Reading passage Block Start
Tahoe Town Hall: Education, feedback needed on recreational cannabis
Though the panel at Tahoe Regional Young Professional’s town hall on recreational cannabis may not have agreed on everything, they did agree on this: More education and community feedback are needed before South Lake Tahoe and El Dorado County can determine local regulations.
In short, city and county residents are not likely to know whether commercial sales or cultivation of recreational marijuana will be allowed anytime soon.
Over 100 residents — plus an additional 316 tuning in over the live stream — came to hear a discussion between industry experts and government officials on Wednesday night at the Beach Retreat and Lodge in South Lake Tahoe.
And while the dialogue was well received — there were regular bursts of applause from the audience — the overarching theme was “we need more information.”
South Lake Tahoe Mayor Austin Sass, one of the panelists, said City Council and staff are in the process of educating themselves on the subject by attending state public policy workshops and meetings.
“The things that we as a council need to look at are retail sales of recreational and medicinal, commercial grows within the city limits, testing laboratories within the city limits, edible production within the city limits, enforcement, administration. Where do they go? How many should there be? What should the advertising be related to it?” said Sass.
Though adults 21 and older can now consume cannabis and possess up to an ounce of it in California, recreational storefronts cannot open until Jan. 1, 2018 — and municipalities can decide to limit or ban them altogether.
Reading passage Block End
Material supplied Block Start
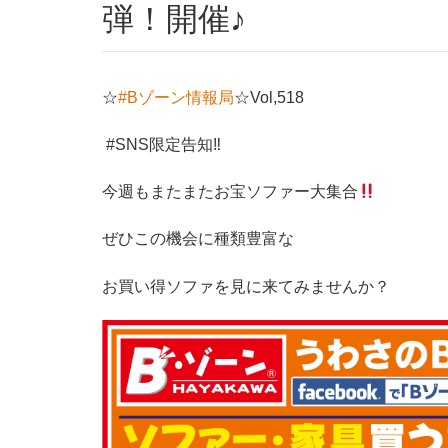
弾！開催♪
☆
#Bゾーン情報局
☆Vol,518
#SNS限定告知‼︎
今週もまたまたお宝ソファー大集合
ぜひこの機会に種類豊富な
お買い得ソファを見に来てみませんか？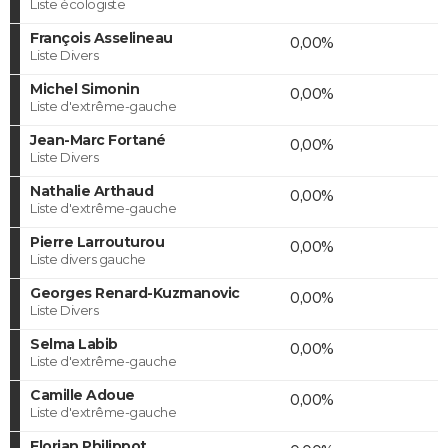
Liste écologiste
François Asselineau
0,00%
Liste Divers
Michel Simonin
0,00%
Liste d'extrême-gauche
Jean-Marc Fortané
0,00%
Liste Divers
Nathalie Arthaud
0,00%
Liste d'extrême-gauche
Pierre Larrouturou
0,00%
Liste divers gauche
Georges Renard-Kuzmanovic
0,00%
Liste Divers
Selma Labib
0,00%
Liste d'extrême-gauche
Camille Adoue
0,00%
Liste d'extrême-gauche
Florian Philippot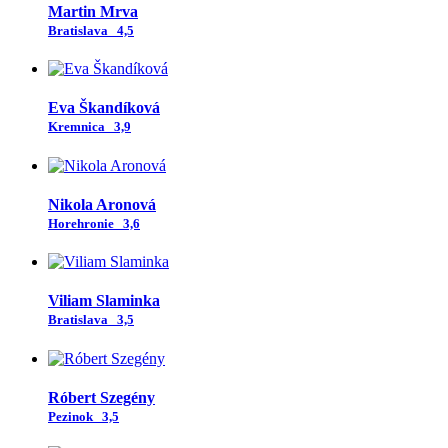
Martin Mrva
Bratislava
4,5
Eva Škandíková
Kremnica
3,9
Nikola Aronová
Horehronie
3,6
Viliam Slaminka
Bratislava
3,5
Róbert Szegény
Pezinok
3,5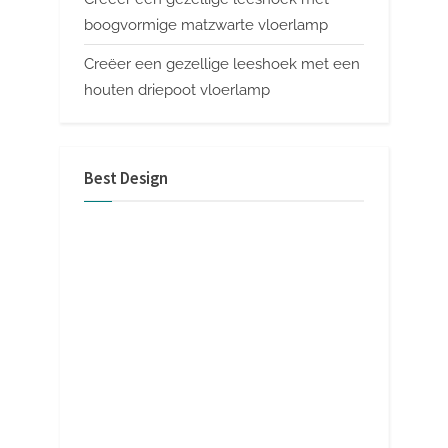
boogvormige matzwarte vloerlamp
Creëer een gezellige leeshoek met een
houten driepoot vloerlamp
Best Design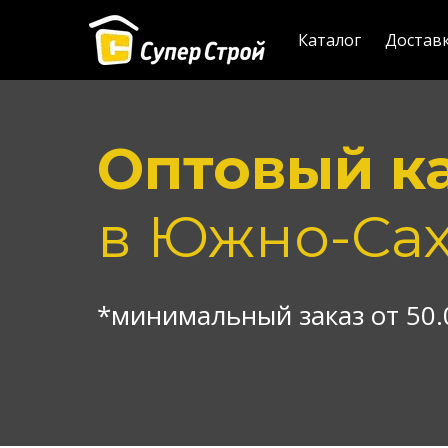
Каталог
Достав
Оптовый к
в
Южно-Сах
*минимальный заказ от 50.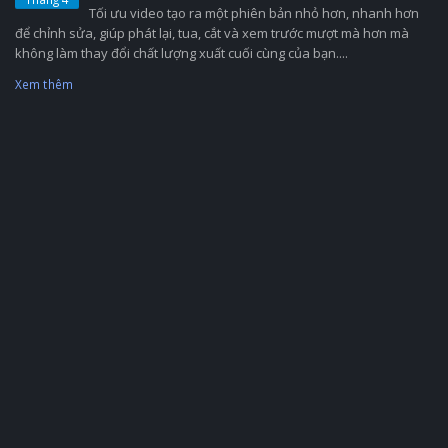
Tối ưu video tạo ra một phiên bản nhỏ hơn, nhanh hơn
để chỉnh sửa, giúp phát lại, tua, cắt và xem trước mượt mà hơn mà
không làm thay đổi chất lượng xuất cuối cùng của bạn....
Xem thêm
Material supplied Block End
**Parts of the exercise:**
[1] Transcribe the part of the cannabis town hall article that begins at the words "Tahoe Town Hall: Education, feedback" and stops after "South Lake Tahoe.".
[2] Go on with the cannabis town hall article from the point where it ends.
The listing has no connection to the cannabis town hall article.

**Task results:**
[1]
Tahoe Town Hall: Education, feedback needed on recreational cannabis
Though the panel at Tahoe Regional Young Professional’s town hall on recreational cannabis may not have agreed on everything, they did agree on this: More education and community feedback are needed before South Lake Tahoe and El Dorado County can determine local regulations.
In short, city and county residents are not likely to know whether commercial sales or cultivation of recreational marijuana will be allowed anytime soon.
Over 100 residents — plus an additional 316 tuning in over the live stream — came to hear a discussion between industry experts and government officials on Wednesday night at the Beach Retreat and Lodge in South Lake Tahoe.

[2]
If the city decides to allow retail sales, it will also have to determine the local tax rate. Prop. 64 imposes a 15 percent excise tax on marijuana sales in addition to state and local sales taxes.
However, Sass said that it doesn’t make sense to make a decision on any of this ahead of the release of the state’s regulations.
Panelist Lori Ajax of California’s Bureau of Medical Cannabis Regulation — soon to be Bureau of Cannabis Control — said the state is still in the process of determining regulations on medicinal and recreational marijuana, while also aligning the two systems.
“So we are going to have our rules on what a dispensary can do, a distributor can do, a cultivator. The city or county will have to follow those along with everybody up and down the state, and any city or county can be more restrictive,” said Ajax.
State medical marijuana regulations are expected out at the end of April, however, the recreational rules are not scheduled to be released until early fall, according to Ajax.
In unincorporated areas of El Dorado County, discussions are also ongoing on how to proceed with recreational marijuana.
“We are in our way-finding stage of this process currently,” said panelist Brendan Ferry of El Dorado County Community Development Agency. “I encourage you to reach out to your El Dorado County District 5 Supervisor Sue Novasel with input.”
Part of that education is looking to Colorado, which legalized recreational marijuana in 2012.
Panelist Jon Hoistad, a Glenwood Springs, Colorado-based lawyer whose firm represents a number of municipalities, joined in via Skype. He explained that the impact of recreational marijuana across the state has been varied.
“There will be access control issues and those will affect people down to your very youngest. But there is also potential for a more measured enforcement and some economic benefit to come along with this especially, I think, in tourism heavy areas like Tahoe,” said Hoistad.
Panelist Dr. Sherellen Gerhart, board certified in internal, geriatric and palliative medicine at Barton Health, added that whether or not people support the use of marijuana, medicinally or recreationally, they need to get educated on the subject.
“You need to be prepared for family members or children or grandchildren who you never suspected use cannabis, use cannabis. We estimate anywhere between 40 – 50 percent of the population in California uses cannabis on some frequency. That’s enormous,” said Gerhart.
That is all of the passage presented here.